Can i do the diversity analysis with taxonomic data from another software?

Fernanda_Costa · September 28, 2018, 2:12pm

Hello all,

I'm trying to do the diversity analysis on QIIME2 with data that came from another software. The problem is that I only have the data (identification of OTUs) in fasta format, like this:

>Sinningia.schiffneri.SS.799F::M01522:107:000000000-AW0BC:1:2104:16569:2530 1:N:0:AGTCAA
GTAGTCCATGCCGTAAACGATGAGTGTTCGCCCTTGGTCTACGCGGATCAGGGGCCCAGCTAACGCGTGAAACACTCCGCCTGGGGAGTACGGTCGCAAGACCGAAACTCAAAGGAATTGACGGGGGCCTGCACAAGCGGTG
GAGCATGTGGTTTAATTCGATACAACGCGCAAAACCTTACCAGCCCTTGACATATGAACAACAAAACCTGTCCTTAACGGGATGGTACTGACTTTCATACATGTGTTGCATGGATGTGGTCAGCTCGGGTCG
>Sinningia.magnifica.SM.799F::M01522:107:000000000-AW0BC:1:2103:8991:10744 1:N:0:AGTCAA
GTAGTCCATGCCGTAAACGATGAGTGTTCGCCCTTGGTCTACGCGGATCAGGGGCCCAGCTATCGCGTGAAACACTCCGCCTGGGGAGTACGGTCGCAAGACCGAAACTCAAAGGAATTGACGGGGGCCTGCACAAGCGGTG
GAGCACGTGGTTTAATTCGATACAACGCGCAAAACCTTACCAGCCCTTGACATATGAACAACAAAACCTGTCCTTAACGGGATGGTACTGACTTTCATACAGGTGTTGCATGGCTGTCGTCAGCTCGTGTCG

Is there a way to upload this data set result into a table format file (qza) to do the diversity analysis?

Any help will be very welcome and appreciated!

Thank you all in advance,

Nicholas_Bokulich · September 28, 2018, 5:33pm

Hi @Fernanda_Costa,
Great question!

In general:

Yes, you can use taxonomic data from any other software in QIIME 2, provided it is formatted correctly.
Diversity analyses in QIIME 2 do not require taxonomy assignments. There is the option, of course, to collapse your features based on taxonomy and analyze taxonomic diversity (as opposed to, e.g., sequence diversity). Just want to clarify that taxonomy is not required.

Your data, however, have a few formatting issues:

Biggest issue: If you only have fasta data like this, you will not be able to use QIIME 2. It looks like your data are not yet demultiplexed, and the demultiplexing methods in QIIME 2 require fastq data. You should either get the raw data for demultiplexing in QIIME 2, or you should demultiplex your data with external software, then import to QIIME 2, probably following the instructions here... check out the information about qiime 1 demultiplexed format, you will need to get your data in that format.
your data do not yet fit the formatting requirements for taxonomy data to be uploaded to QIIME 2. Taxonomy files should look something like this:

id    taxonomy
f1    Sinningia schiffneri
f2    Sinningia schiffneri
f3    Sinningia magnifica

Since your sequences already have taxonomy assigned, you can use that information in QIIME 2 but you will need to reformat to get there. It should be fairly trivial to parse that information from the fasta, but the challenging part is figuring out what your feature IDs would be... this all depends on how you address the importing issues raised above.

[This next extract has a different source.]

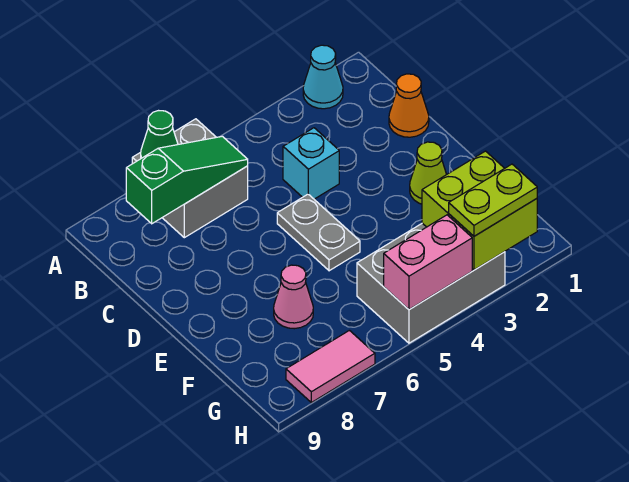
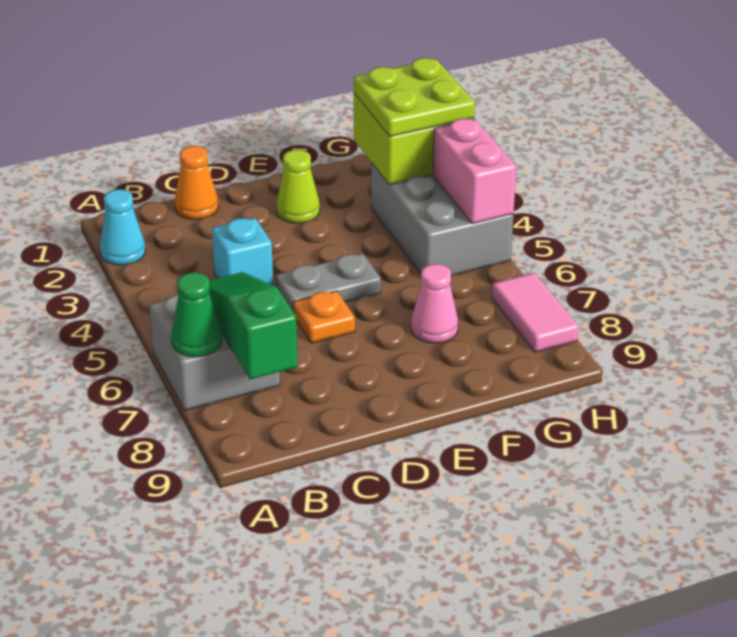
none -> orange 1x1 plate [293,291,355,343]
lime 1x2 plate [449,164,537,236] -> lime 2x2 plate [354,58,475,136]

What external software are you using? Is the taxonomy classification what matters most to you or are you using other methods, e.g., for data quality control? If it is only taxonomy, then honestly it would be far, far easier to just import fastq data into QIIME 2 and follow one of the typical workflows available, then export your data (as fasta) for taxonomy classification with this external method... then import those classifications to QIIME 2. As is, you have multiple format incompatibility issues (multiplexed fasta data, taxonomy IDs in the fasta header lines) that are not insurmountable but would probably be more difficult to sort out than the workaround I propose.

Let us know how we can help!

Fernanda_Costa · October 1, 2018, 1:40pm

Thank you very much for your reply!

And yes, i just got the fastq files from that data and will do as you suggest: do the whole QIIME2 workflow till i get to the diversity analysis.

Thank you again and have a great week.

Cordially,

system · November 1, 2018, 7:51pm

This topic was automatically closed 31 days after the last reply. New replies are no longer allowed.